A fractional growth model with delay was proposed where the Caputo fractional derivative was implemented with $0<\beta \le 1$. The proposed model generalizes Gompertz and logistic growth models, and it belongs to the class of models with a nonfixed inflection point. In order to ensure the smoothness of the function, that is, the continuity of the derivatives of the function, a method was proposed to construct an initial condition function for the model with delay from a punctual initial condition, allowing for the nature of the growth model to be preserved. The model developed with the method to construct the initial function was generalized to model phenomena with recurrent outbreaks.

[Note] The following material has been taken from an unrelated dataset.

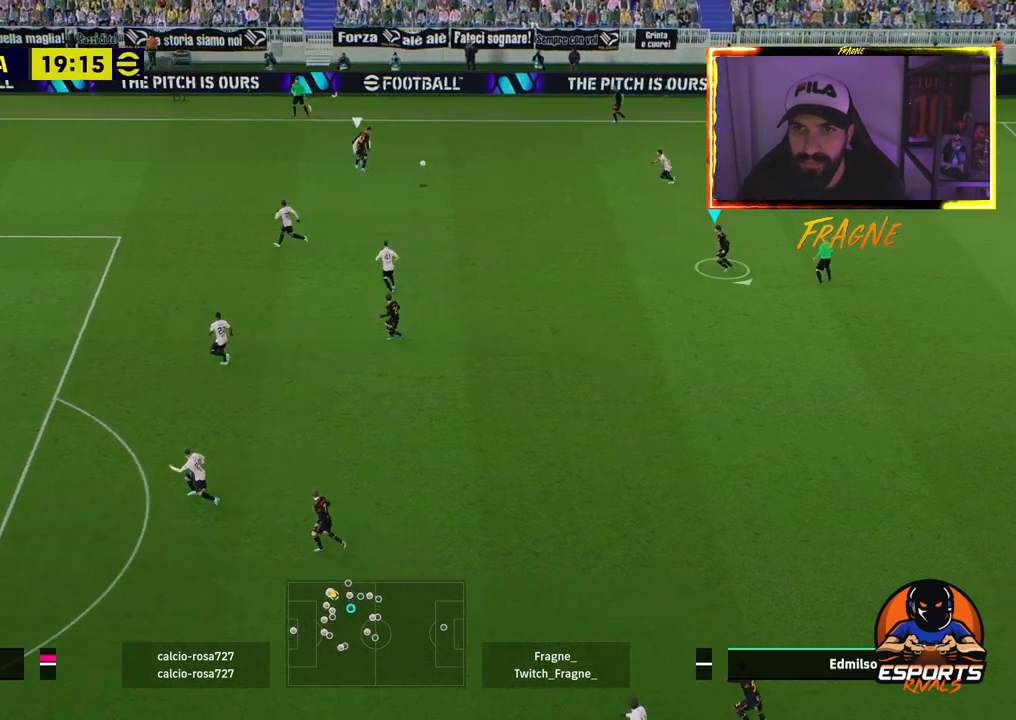
{"buttons": [], "left_stick": "down", "right_stick": "center", "events": [[133, "left_stick", "down"]]}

This model was implemented to describe data of cumulative confirmed cases of COVID-19 from Mexico, the United States, and Russia from the beginning of the pandemic in each country until 8 December 2021; the fitting showed great precision, corroborated by respective calculated correlation coefficients, where $R^2>0.9995$ in all cases. Likewise, the derivative of the function, that is, $N^{\prime }\left(t\right)$, was compared with the daily confirmed cases of each country, and in addition to an excellent fitting, the model could reproduce moments of maximal contagion through the inflection points of each outbreak. Lastly, as a result of the implementation of the delay effect, it was possible to decompose the global phenomenon into its local parts, allowing for directly comparing each outbreak and its respective characteristics.